Exercise
Extract the data below line by line, reproducing every line without any change.

(Stored items)
━━━━━━━━━━━━━━━━

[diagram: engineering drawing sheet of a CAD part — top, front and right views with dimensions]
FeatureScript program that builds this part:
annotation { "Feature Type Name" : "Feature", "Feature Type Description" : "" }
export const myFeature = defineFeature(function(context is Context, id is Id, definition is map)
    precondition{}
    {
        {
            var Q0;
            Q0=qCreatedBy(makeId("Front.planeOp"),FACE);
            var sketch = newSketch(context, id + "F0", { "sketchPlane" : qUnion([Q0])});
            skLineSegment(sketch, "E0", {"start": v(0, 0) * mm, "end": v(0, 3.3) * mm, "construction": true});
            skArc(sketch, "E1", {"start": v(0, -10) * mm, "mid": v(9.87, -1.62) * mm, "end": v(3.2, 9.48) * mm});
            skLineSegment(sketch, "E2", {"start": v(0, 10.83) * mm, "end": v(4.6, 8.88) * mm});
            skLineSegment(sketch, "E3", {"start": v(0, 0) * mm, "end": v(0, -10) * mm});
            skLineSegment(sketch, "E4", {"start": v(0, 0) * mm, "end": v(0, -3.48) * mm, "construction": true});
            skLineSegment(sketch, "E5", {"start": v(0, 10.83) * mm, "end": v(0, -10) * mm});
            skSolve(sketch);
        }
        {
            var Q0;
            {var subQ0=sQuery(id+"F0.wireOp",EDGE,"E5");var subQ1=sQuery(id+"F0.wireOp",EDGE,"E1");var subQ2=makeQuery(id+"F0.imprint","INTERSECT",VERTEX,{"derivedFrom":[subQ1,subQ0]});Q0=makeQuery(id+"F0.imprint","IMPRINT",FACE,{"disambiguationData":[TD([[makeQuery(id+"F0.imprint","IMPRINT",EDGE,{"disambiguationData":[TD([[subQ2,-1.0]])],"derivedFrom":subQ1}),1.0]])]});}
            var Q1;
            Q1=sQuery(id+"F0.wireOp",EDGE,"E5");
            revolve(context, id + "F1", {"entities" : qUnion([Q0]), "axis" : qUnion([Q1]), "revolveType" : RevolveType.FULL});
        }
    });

━━━━━━━━━━━━━━━━

Completed task
[diagram: engineering drawing sheet of a CAD part — top, front and right views with dimensions]
FeatureScript program that builds this part:
annotation { "Feature Type Name" : "Feature", "Feature Type Description" : "" }
export const myFeature = defineFeature(function(context is Context, id is Id, definition is map)
    precondition{}
    {
        {
            var Q0;
            Q0=qCreatedBy(makeId("Front.planeOp"),FACE);
            var sketch = newSketch(context, id + "F0", { "sketchPlane" : qUnion([Q0])});
            skLineSegment(sketch, "E0", {"start": v(0, 0) * mm, "end": v(0, 3.3) * mm, "construction": true});
            skArc(sketch, "E1", {"start": v(0, -10) * mm, "mid": v(9.87, -1.62) * mm, "end": v(3.2, 9.48) * mm});
            skLineSegment(sketch, "E2", {"start": v(0, 10.83) * mm, "end": v(4.6, 8.88) * mm});
            skLineSegment(sketch, "E3", {"start": v(0, 0) * mm, "end": v(0, -10) * mm});
            skLineSegment(sketch, "E4", {"start": v(0, 0) * mm, "end": v(0, -3.48) * mm, "construction": true});
            skLineSegment(sketch, "E5", {"start": v(0, 10.83) * mm, "end": v(0, -10) * mm});
            skSolve(sketch);
        }
        {
            var Q0;
            {var subQ0=sQuery(id+"F0.wireOp",EDGE,"E5");var subQ1=sQuery(id+"F0.wireOp",EDGE,"E1");var subQ2=makeQuery(id+"F0.imprint","INTERSECT",VERTEX,{"derivedFrom":[subQ1,subQ0]});Q0=makeQuery(id+"F0.imprint","IMPRINT",FACE,{"disambiguationData":[TD([[makeQuery(id+"F0.imprint","IMPRINT",EDGE,{"disambiguationData":[TD([[subQ2,-1.0]])],"derivedFrom":subQ1}),1.0]])]});}
            var Q1;
            Q1=sQuery(id+"F0.wireOp",EDGE,"E5");
            revolve(context, id + "F1", {"entities" : qUnion([Q0]), "axis" : qUnion([Q1]), "revolveType" : RevolveType.FULL});
        }
    });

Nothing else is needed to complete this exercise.